Снова со всех концов монархии императрица получает советы, как следует вести себя во время беременности, чтобы родился мальчик. Она знакомится с каждым из них, потому что немного суеверна и так страстно мечтает иметь сына.

Теперь от императрицы тщательно скрывают всё, что может доставить ей неприятности. Так, от неё утаивают, что 16 августа обитатели Шёнбрунна были неожиданно разбужены ужасным грохотом, от которого задрожали стены дворца. В церемониальном зале упала огромная люстра и разлетелась на зеркальном паркете на тысячи осколков. К счастью, при этом никто не пострадал. Это произошло второй раз за два года. «Пожалуй, я поостерегусь, — заметил по этому поводу обер-гофмейстер эрцгерцогини Софии, — садиться при дворе под люстрами». Елизавета, безусловно, расценила бы это происшествие как дурное предзнаменование.

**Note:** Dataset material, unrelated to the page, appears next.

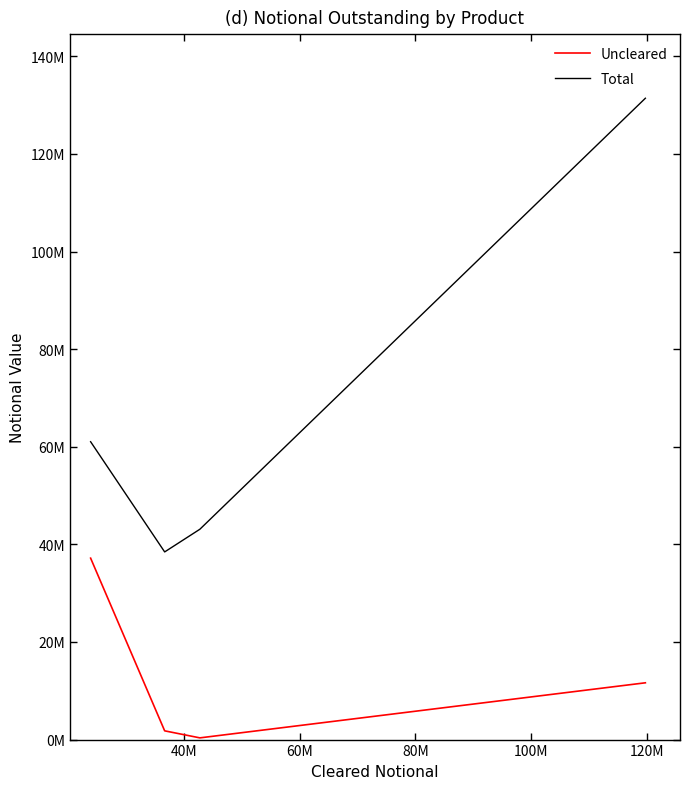

The Total series shows 40907115 at 20M. True or false?

False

Наступает критический день. Двадцать первого августа эрцгерцогиня неожиданно получает телеграмму из Лаксенбурга: «Её величество императрица вот-вот родит». Мать Франца Иосифа тут же выезжает и первым делом приказывает вынести в капелле дворца святые дары. Всё происходит удивительно быстро. В десять часов вечера у Елизаветы начинаются столь сильные схватки, что она, не проронившая при первых двух родах ни звука, заходится в душераздирающем крике, а её мать и обер-гофмейстерина Эстерхази со слезами бросаются тем временем на колени, чтобы помолиться за неё. Роды проходят очень тяжело. Наконец, в четверть одиннадцатого вечера бедная императрица разрешается от бремени.

— У нас сын? — испуганно спрашивает она слабым голосом.

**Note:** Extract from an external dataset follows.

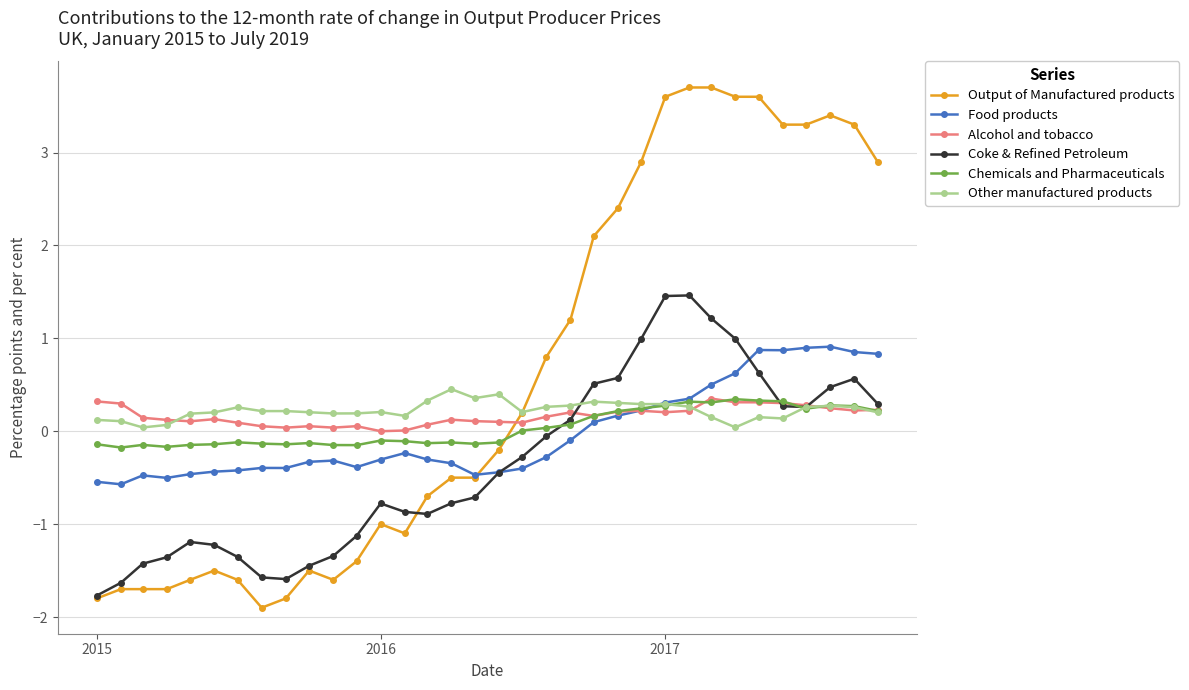

True or false: Alcohol and tobacco has more than 1 points higher than both neighbors.

True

   — Повитуха Груббер ещё не знает, — отвечает Франц Иосиф, опасаясь, что и радостное известие могло бы повредить ей.

На это Елизавета смущённо отвечает:

   — Ну, конечно же, опять девочка!

   — А что, если на этот раз мальчик?

Елизавета светлеет лицом, однако всё ещё не верит: она боится, что её обманывают, и поверит в это только тогда, когда сама увидит новорождённого.

Франц Иосиф готов бросить к ногам молодой матери все сокровища мира. Он, правда, находит своего сына не слишком красивым, но хорошо сложенным и очень сильным. Когда императора поздравляют, по щекам у него текут слёзы радости. Он ещё больше любил бы свою восхитительную жену, если бы это было только возможно. Теперь эрцгерцогине Софии придётся труднее. Позиции императрицы в глазах супруга становятся прочными как никогда прежде. Но мать императора радуется не меньше Франца Иосифа, ведь она принимает очень близко к сердцу — чего Елизавета никогда не понимала правильно — будущее империи и счастье своего сына. В родившемся мальчике София видит лучшую гарантию этого и готова сделать всё, чтобы воспитать наследника престола по-своему, как некогда воспитала собственного сына. Свой метод она по-прежнему считает единственно возможным для воспитания кронпринца.

Эрцгерцогиня не слишком доверяет педагогическим способностям императрицы, возможно, и не без основания, но заходит при этом слишком далеко, стараясь полностью нейтрализовать влияние матери. Учитывая столь мало податливый характер императрицы, подобная линия поведения эрцгерцогини неизбежно приведёт к бесконечным конфликтам в будущем.

У всех воспитателей благие намерения, каждый считает себя правым, но тем не менее поступает непоследовательно.